**Trecho selecionado**
São Paulo deve receber cerca de 600 novos condomínios residenciais em 2026, com avanço de 13% sobre 2025, segundo relatório da Lello Condomínios citado em reportagem do Estadão. A maior parte das entregas será puxada por empreendimentos compactos e pelo Minha Casa, Minha Vida (MCMV). O movimento reflete mudanças na demanda, na legislação urbana e na estratégia das incorporadoras.
Entre os condomínios previstos, 37% são de padrão econômico, com unidades perto do teto da Faixa 4, de R$ 600 mil. Outros 22% correspondem a condomínios com unidades compactas, incentivadas pelo Plano Diretor. Quase 60% dos novos condomínios têm metragens pequenas.
“O mercado foca nesses empreendimentos porque o ganho está no volume e na escala. Para o incorporador, isso representa um risco baixo devido ao fomento governamental”, analisa Angélica Arbex, diretora de marketing e estratégia da Lello Condomínios ao Estadão.
A participação do MCMV nas entregas de condomínios em São Paulo deve subir de 25% em 2025 para 37% em 2026. Segundo Renee Garofalo, da Plano&Plano, o resultado combina mudanças no Plano Diretor e ajustes no programa federal.
“O Plano Diretor criou zonas especiais que oferecem isenções e benefícios, como a permissão para construir mais pagando menos taxas, desde que as unidades sejam destinadas à baixa renda (HIS e HMP)”, afirma Garofalo.

**Material para revisão**
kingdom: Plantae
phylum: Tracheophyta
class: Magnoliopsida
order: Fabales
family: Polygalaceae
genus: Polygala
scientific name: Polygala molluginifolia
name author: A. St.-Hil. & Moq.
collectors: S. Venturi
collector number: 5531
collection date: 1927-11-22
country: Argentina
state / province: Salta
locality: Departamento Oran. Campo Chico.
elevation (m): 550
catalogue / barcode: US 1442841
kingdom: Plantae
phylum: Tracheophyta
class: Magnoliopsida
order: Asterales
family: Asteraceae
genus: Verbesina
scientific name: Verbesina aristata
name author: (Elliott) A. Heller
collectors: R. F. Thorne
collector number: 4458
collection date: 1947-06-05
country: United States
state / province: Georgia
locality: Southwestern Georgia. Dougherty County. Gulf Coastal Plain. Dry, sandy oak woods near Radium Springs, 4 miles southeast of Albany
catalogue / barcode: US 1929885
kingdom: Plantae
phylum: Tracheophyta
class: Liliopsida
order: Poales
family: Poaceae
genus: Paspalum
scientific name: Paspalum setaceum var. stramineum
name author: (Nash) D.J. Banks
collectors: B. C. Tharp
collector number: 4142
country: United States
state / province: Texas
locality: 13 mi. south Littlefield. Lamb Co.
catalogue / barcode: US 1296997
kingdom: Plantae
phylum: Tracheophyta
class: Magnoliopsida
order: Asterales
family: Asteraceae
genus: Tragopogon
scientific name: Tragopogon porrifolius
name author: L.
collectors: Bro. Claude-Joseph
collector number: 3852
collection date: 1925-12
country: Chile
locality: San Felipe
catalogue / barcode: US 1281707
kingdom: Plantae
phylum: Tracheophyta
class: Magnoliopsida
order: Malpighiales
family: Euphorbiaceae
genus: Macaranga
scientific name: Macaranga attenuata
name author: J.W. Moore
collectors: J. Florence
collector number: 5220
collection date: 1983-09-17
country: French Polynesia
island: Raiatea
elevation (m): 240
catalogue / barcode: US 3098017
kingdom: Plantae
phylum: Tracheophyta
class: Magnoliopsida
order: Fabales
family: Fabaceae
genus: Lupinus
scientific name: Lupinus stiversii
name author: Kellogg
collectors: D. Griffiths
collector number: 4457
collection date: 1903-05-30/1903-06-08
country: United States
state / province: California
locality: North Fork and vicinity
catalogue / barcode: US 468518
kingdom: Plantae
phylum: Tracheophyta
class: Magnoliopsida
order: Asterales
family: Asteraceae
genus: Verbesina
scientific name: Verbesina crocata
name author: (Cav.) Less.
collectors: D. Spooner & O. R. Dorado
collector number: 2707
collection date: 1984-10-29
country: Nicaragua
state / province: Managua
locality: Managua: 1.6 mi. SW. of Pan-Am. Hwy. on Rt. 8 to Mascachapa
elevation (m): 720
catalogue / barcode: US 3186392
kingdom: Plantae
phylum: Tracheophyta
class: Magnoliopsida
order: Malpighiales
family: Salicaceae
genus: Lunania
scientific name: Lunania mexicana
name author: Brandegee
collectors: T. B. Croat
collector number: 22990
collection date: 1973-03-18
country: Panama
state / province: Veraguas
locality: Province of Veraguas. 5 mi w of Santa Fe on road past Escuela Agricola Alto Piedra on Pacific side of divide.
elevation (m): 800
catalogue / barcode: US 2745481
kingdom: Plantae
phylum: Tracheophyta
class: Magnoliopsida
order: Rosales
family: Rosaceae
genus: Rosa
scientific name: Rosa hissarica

**O que fazer**
Responda com base no trecho selecionado sobre os novos condomínios em São Paulo:
1. Quantos novos condomínios residenciais São Paulo deve receber em 2026?
2. Qual é o teto da Faixa 4 citado para as unidades de padrão econômico?
3. Qual deve ser a variação da participação do MCMV nas entregas de condomínios entre 2025 e 2026?

**Resposta escrita**
1. Cerca de 600 novos condomínios residenciais.
2. R$ 600 mil.
3. Deve subir de 25% em 2025 para 37% em 2026.